Iraq’s local currency has been on a two-month roller coaster ride following a tightening of procedures for international transfers, with some blaming Washington for the dinar’s woes.
While the official exchange rate has been fixed at 1,470 Iraqi dinars against the dollar, the currency was trading at up to 1,600 to the greenback on local markets from mid-November, before settling at about 1,570 dinars, according to state media.
Though the depreciation does not seem particularly dramatic, especially compared to other countries in the region, it has sent panic through the Iraqi population, which fears a price surge on imported goods such as gas and wheat.
“The fundamental reason” for this depreciation is “external constraints”, said Muzhar Saleh, a financial adviser to Prime Minister Mohammed Shia al-Sudani.
But other Iraqi officials have placed the blame squarely on the shoulders of one actor – the United States.
Hadi al-Ameri, a key figure in the pro-Iran former paramilitary Hashed al-Shaabi, has accused the US of using the dollar “as a weapon to starve nations”.

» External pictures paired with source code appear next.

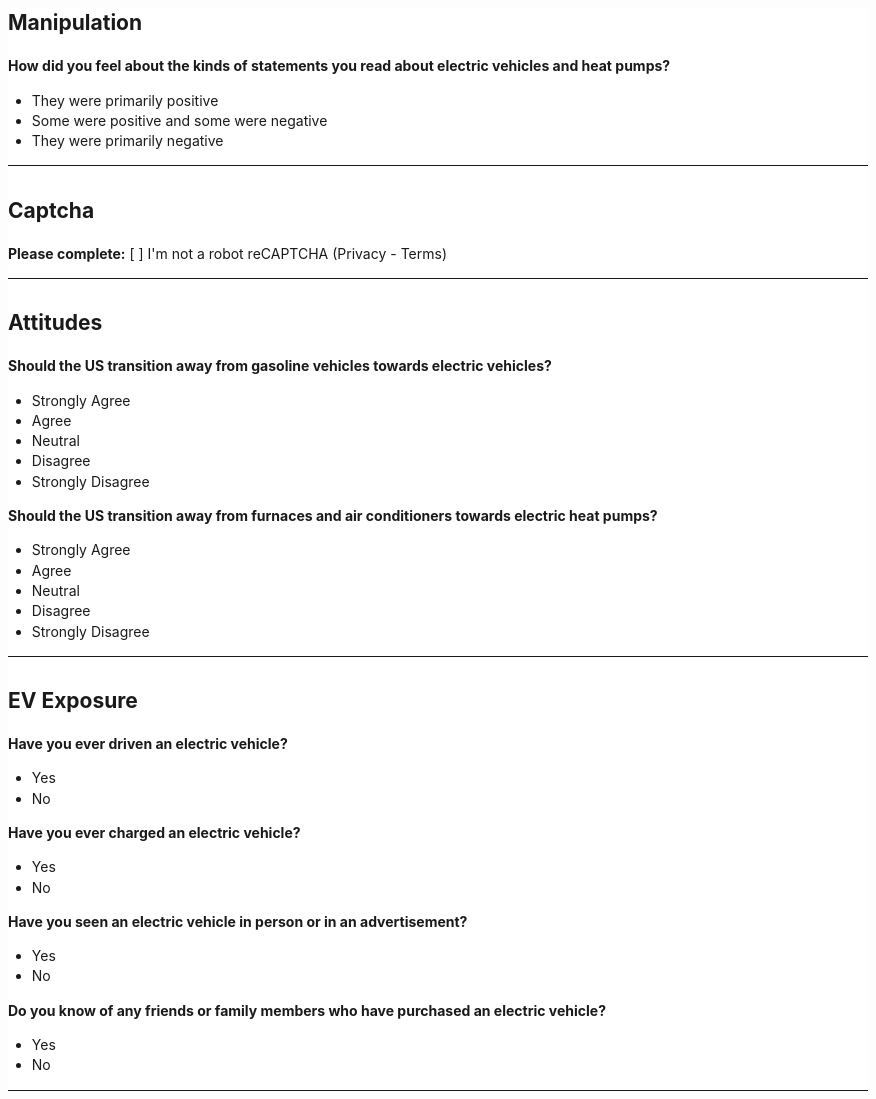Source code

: ## Manipulation

**How did you feel about the kinds of statements you read about electric vehicles and heat pumps?**
*   They were primarily positive
*   Some were positive and some were negative
*   They were primarily negative

---

## Captcha

**Please complete:**
[ ] I'm not a robot reCAPTCHA (Privacy - Terms)

---

## Attitudes

**Should the US transition away from gasoline vehicles towards electric vehicles?**
*   Strongly Agree
*   Agree
*   Neutral
*   Disagree
*   Strongly Disagree

**Should the US transition away from furnaces and air conditioners towards electric heat pumps?**
*   Strongly Agree
*   Agree
*   Neutral
*   Disagree
*   Strongly Disagree

---

## EV Exposure

**Have you ever driven an electric vehicle?**
*   Yes
*   No

**Have you ever charged an electric vehicle?**
*   Yes
*   No

**Have you seen an electric vehicle in person or in an advertisement?**
*   Yes
*   No

**Do you know of any friends or family members who have purchased an electric vehicle?**
*   Yes
*   No

---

But Iraqi economic expert Ahmed Tabaqchali said that “contrary to current misconceptions, rumours and misinformation, there was no evidence of US pressure on Iraq”.
Since mid-November, Iraqi banks have had to comply with certain criteria of the SWIFT international transfer system in order to access their foreign reserves, estimated at US$100 billion and held at the US Federal Reserve.